# Activity:
Identify each line in the entries below that contains the word "Complex" and copy it out in full. Case counts, so only matches with the same capitalization qualify.
"""
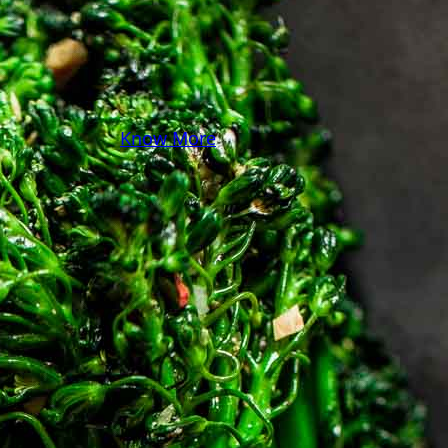
you! Because cooking
should feel as comfy as
your favorite yoga pants.
♥
Know More
Follow Me on Social!
Instagram
Facebook
Pinterest
X
YouTube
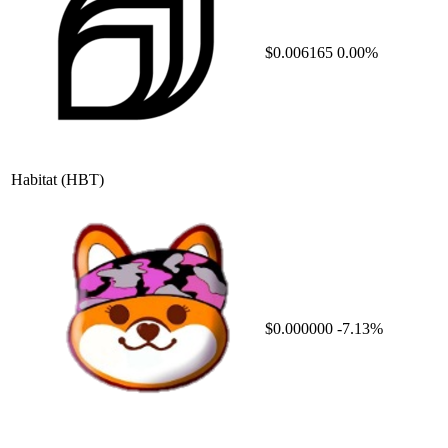
$0.006165
0.00%
Habitat
(HBT)
$0.000000
-7.13%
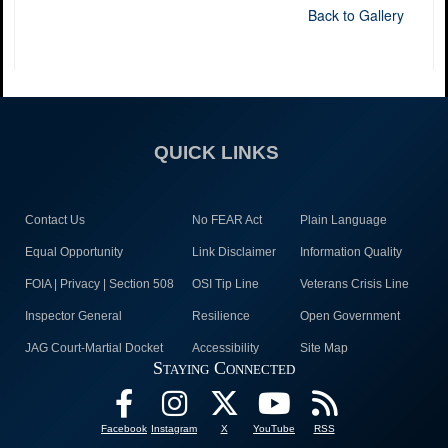
Back to Gallery
QUICK LINKS
Contact Us
No FEAR Act
Plain Language
Equal Opportunity
Link Disclaimer
Information Quality
FOIA | Privacy | Section 508
OSI Tip Line
Veterans Crisis Line
Inspector General
Resilience
Open Government
JAG Court-Martial Docket
Accessibility
Site Map
Staying Connected
Facebook
Instagram
X
YouTube
RSS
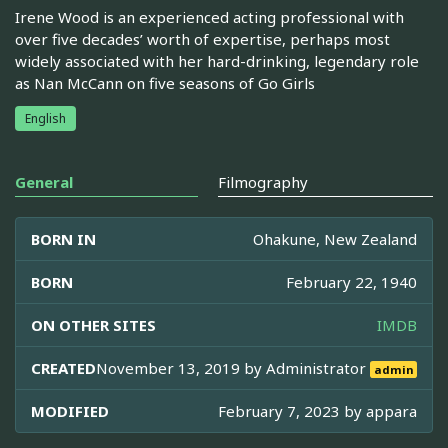
Irene Wood is an experienced acting professional with
over five decades’ worth of expertise, perhaps most
widely associated with her hard-drinking, legendary role
as Nan McCann on five seasons of Go Girls
English
General
Filmography
BORN IN
Ohakune, New Zealand
BORN
February 22, 1940
ON OTHER SITES
IMDB
CREATED
November 13, 2019 by
Administrator
admin
MODIFIED
February 7, 2023 by
appara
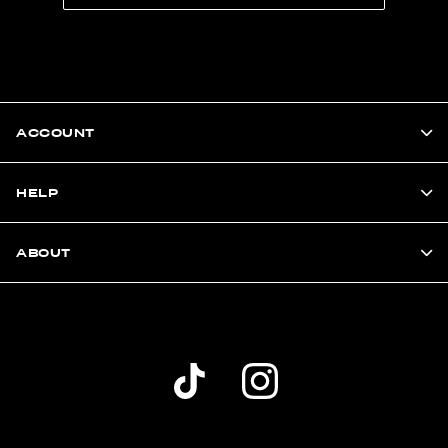
ACCOUNT
HELP
ABOUT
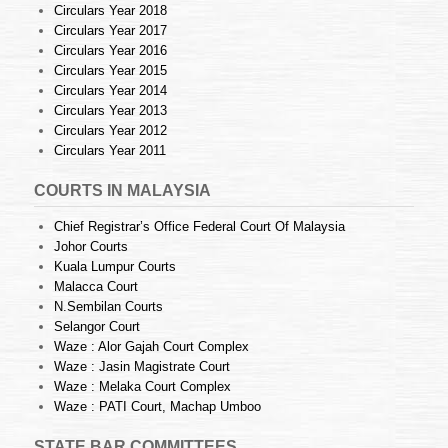
Circulars Year 2018
Circulars Year 2017
Circulars Year 2016
Circulars Year 2015
Circulars Year 2014
Circulars Year 2013
Circulars Year 2012
Circulars Year 2011
COURTS IN MALAYSIA
Chief Registrar’s Office Federal Court Of Malaysia
Johor Courts
Kuala Lumpur Courts
Malacca Court
N.Sembilan Courts
Selangor Court
Waze : Alor Gajah Court Complex
Waze : Jasin Magistrate Court
Waze : Melaka Court Complex
Waze : PATI Court, Machap Umboo
STATE BAR COMMITTEES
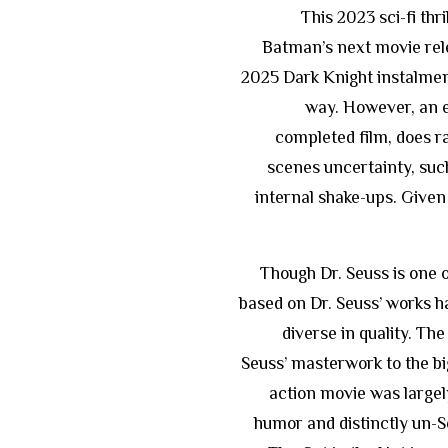
This 2023 sci-fi thr
Batman’s next movie rele
2025 Dark Knight instalmen
way. However, an e
completed film, does ra
scenes uncertainty, suc
internal shake-ups. Given t
Though Dr. Seuss is one 
based on Dr. Seuss’ works 
diverse in quality. Th
Seuss’ masterwork to the big
action movie was largely 
humor and distinctly un-S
"""
# Task answer:
Waze : Alor Gajah Court Complex
Waze : Melaka Court Complex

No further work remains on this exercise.